The frightening probability that Mike had been murdered was one subject I couldn't discuss with Bea – and yet who else? I was treading on scarily thin eggshells here, and if I wasn't careful I would end up as the omelette. There was no doubt I was putting myself in the frying pan with a vengeance; the problem was, when was it going to get too hot for my own good? It seemed a big jump from my ‘evidence' to probable murder, and yet it was a reasonable one – wasn't it? I mentally ran through the list of people who might know more about the circumstances of Mike's death than Andy Wells. There would surely have been more gossip at the time . . . or would there? Heart attacks happen. Maybe Mike had had known heart problems.

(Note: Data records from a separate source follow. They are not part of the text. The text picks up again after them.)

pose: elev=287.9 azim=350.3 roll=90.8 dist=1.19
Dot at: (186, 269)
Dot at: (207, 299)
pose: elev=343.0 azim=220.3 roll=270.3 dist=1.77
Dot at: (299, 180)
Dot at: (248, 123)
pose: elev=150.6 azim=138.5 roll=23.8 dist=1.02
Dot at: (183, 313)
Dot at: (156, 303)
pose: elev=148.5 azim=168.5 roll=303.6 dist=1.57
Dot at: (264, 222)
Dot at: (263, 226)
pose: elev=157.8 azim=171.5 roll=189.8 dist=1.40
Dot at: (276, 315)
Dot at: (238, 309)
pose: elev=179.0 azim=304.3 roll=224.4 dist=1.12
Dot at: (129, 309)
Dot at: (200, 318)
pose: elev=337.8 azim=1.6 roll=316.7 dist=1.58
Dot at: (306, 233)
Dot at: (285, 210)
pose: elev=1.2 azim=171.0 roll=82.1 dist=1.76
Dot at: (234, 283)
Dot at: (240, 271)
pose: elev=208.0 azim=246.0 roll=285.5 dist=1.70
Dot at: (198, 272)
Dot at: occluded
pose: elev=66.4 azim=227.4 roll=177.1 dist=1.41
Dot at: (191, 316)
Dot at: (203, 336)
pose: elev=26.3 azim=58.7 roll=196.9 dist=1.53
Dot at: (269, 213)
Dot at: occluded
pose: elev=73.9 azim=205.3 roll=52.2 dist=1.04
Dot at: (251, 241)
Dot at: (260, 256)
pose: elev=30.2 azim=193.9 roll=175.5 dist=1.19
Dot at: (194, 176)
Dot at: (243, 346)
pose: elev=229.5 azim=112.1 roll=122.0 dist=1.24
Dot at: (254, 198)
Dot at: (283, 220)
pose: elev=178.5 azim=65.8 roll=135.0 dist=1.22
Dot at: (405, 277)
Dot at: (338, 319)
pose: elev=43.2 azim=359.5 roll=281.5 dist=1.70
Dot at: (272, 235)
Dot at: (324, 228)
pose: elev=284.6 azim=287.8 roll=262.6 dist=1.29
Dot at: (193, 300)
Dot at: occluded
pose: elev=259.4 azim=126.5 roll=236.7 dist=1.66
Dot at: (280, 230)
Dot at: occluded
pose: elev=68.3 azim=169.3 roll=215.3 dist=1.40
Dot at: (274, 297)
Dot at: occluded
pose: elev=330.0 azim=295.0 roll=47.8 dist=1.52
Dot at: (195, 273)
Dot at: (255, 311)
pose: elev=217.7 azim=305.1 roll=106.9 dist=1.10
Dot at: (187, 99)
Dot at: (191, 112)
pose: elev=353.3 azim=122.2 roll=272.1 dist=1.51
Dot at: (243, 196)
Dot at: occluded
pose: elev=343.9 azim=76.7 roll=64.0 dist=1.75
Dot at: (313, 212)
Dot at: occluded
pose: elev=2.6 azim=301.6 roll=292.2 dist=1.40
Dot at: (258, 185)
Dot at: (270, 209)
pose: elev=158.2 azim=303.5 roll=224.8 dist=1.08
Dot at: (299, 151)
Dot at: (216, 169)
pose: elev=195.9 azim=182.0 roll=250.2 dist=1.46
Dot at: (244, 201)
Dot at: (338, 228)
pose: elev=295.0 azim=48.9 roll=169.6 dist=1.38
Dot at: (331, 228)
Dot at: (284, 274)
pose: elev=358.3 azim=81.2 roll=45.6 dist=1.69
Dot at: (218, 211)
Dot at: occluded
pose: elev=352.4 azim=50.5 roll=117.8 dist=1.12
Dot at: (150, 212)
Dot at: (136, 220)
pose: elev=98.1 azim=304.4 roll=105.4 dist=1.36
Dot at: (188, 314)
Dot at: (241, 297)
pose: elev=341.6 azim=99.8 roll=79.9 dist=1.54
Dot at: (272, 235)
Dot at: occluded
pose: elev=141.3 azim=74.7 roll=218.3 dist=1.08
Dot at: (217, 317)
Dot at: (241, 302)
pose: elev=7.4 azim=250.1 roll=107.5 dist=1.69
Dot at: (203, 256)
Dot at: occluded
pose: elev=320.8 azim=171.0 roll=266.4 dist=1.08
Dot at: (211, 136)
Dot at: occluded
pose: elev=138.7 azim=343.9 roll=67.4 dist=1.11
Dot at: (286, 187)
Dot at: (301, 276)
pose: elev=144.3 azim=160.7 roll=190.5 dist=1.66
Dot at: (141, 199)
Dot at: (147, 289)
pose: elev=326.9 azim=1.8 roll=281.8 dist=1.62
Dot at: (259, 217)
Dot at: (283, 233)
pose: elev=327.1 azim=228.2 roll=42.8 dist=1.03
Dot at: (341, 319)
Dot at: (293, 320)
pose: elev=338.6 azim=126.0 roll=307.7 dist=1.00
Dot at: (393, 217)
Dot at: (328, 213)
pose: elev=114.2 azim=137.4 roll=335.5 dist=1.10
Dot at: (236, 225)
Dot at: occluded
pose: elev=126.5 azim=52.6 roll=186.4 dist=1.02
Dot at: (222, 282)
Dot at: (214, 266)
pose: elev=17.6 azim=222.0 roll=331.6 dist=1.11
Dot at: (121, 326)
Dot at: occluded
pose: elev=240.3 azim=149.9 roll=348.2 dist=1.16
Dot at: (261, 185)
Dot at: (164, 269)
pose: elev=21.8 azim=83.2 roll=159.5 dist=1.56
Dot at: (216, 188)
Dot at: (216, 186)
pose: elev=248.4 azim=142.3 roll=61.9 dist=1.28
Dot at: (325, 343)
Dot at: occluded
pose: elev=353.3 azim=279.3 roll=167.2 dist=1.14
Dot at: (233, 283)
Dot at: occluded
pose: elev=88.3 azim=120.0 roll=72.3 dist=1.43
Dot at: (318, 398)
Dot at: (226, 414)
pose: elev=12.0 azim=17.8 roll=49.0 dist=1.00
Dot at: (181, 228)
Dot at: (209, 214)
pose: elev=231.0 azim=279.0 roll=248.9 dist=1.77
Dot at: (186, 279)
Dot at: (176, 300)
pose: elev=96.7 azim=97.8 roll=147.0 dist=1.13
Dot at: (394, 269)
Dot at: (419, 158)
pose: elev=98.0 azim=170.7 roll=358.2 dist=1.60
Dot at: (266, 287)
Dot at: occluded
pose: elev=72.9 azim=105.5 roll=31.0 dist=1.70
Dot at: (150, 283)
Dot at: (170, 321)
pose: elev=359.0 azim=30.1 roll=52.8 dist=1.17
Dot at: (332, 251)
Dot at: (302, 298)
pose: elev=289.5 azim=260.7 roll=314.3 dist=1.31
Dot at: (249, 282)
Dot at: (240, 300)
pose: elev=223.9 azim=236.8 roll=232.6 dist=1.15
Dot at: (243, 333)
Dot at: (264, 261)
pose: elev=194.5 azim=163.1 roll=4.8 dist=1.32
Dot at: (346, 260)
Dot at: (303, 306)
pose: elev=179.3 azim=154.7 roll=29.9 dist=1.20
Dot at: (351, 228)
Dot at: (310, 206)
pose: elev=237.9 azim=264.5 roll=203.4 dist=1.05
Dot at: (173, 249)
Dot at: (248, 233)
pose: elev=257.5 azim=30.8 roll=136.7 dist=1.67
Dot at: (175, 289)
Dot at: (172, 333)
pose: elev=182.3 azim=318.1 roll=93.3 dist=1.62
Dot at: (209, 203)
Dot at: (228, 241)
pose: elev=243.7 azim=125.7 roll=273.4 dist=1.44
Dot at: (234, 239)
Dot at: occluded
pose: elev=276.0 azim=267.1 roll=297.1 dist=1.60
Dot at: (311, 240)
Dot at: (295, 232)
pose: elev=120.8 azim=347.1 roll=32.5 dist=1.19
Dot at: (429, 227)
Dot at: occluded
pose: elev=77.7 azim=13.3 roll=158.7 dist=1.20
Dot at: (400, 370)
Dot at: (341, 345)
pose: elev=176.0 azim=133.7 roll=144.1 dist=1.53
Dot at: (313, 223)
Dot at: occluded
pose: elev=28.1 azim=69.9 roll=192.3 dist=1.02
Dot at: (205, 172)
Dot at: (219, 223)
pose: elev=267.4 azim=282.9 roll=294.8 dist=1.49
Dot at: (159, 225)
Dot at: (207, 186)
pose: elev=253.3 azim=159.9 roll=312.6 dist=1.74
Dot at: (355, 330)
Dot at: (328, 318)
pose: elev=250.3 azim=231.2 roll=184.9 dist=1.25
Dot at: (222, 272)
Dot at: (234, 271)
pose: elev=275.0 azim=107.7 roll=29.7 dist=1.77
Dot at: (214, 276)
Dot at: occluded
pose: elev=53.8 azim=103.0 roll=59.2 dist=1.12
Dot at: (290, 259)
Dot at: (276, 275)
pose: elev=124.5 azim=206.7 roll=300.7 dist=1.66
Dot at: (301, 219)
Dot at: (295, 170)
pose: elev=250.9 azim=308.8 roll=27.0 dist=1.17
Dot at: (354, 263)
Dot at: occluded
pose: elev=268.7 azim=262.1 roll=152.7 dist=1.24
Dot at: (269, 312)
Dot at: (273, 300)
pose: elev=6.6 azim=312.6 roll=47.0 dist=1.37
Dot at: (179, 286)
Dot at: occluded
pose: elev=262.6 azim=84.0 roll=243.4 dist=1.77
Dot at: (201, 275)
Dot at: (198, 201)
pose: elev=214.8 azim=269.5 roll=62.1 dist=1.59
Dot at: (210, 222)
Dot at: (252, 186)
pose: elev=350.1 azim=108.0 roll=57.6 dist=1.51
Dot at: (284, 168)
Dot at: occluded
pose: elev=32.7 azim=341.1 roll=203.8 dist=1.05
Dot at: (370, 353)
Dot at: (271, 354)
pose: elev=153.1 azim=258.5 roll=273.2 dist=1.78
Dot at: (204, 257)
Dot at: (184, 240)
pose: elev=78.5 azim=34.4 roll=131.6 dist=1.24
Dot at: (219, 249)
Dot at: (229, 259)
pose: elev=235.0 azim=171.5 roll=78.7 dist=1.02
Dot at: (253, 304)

I could talk to Andy again, I could talk to Guy, I could talk to Peter, Rupert, Lorna – even Slugger Sam – but which of them could I trust? Guy or Peter would be my preference – apart from Bea, of course, as a last resort. She'd had enough shocks already.
In the end the answer was simple enough. I needed a chat with Dave, and when I rang him, the next day, for once he was all for meeting. He had news for me and could I get my butt over to his Charing office soonest? Provided Brandon didn't reach out an arm and hoick me in as I passed his door, I was only too happy. Dave then changed his mind and suggested a pub in Charing. Charing is a pleasant village drowning in history and on the A20 a few miles from Pluckley. It's in the lea of the downs, and the short drive there was an enjoyable one. On the North Downs our ancestors had clashed with Romans, Anglo Saxons, and Normans all unsuccessfully and more successfully with Napoleon and Hitler. Carbon footprints from all ages abound in one form or another, and for me being there puts problems in perspective.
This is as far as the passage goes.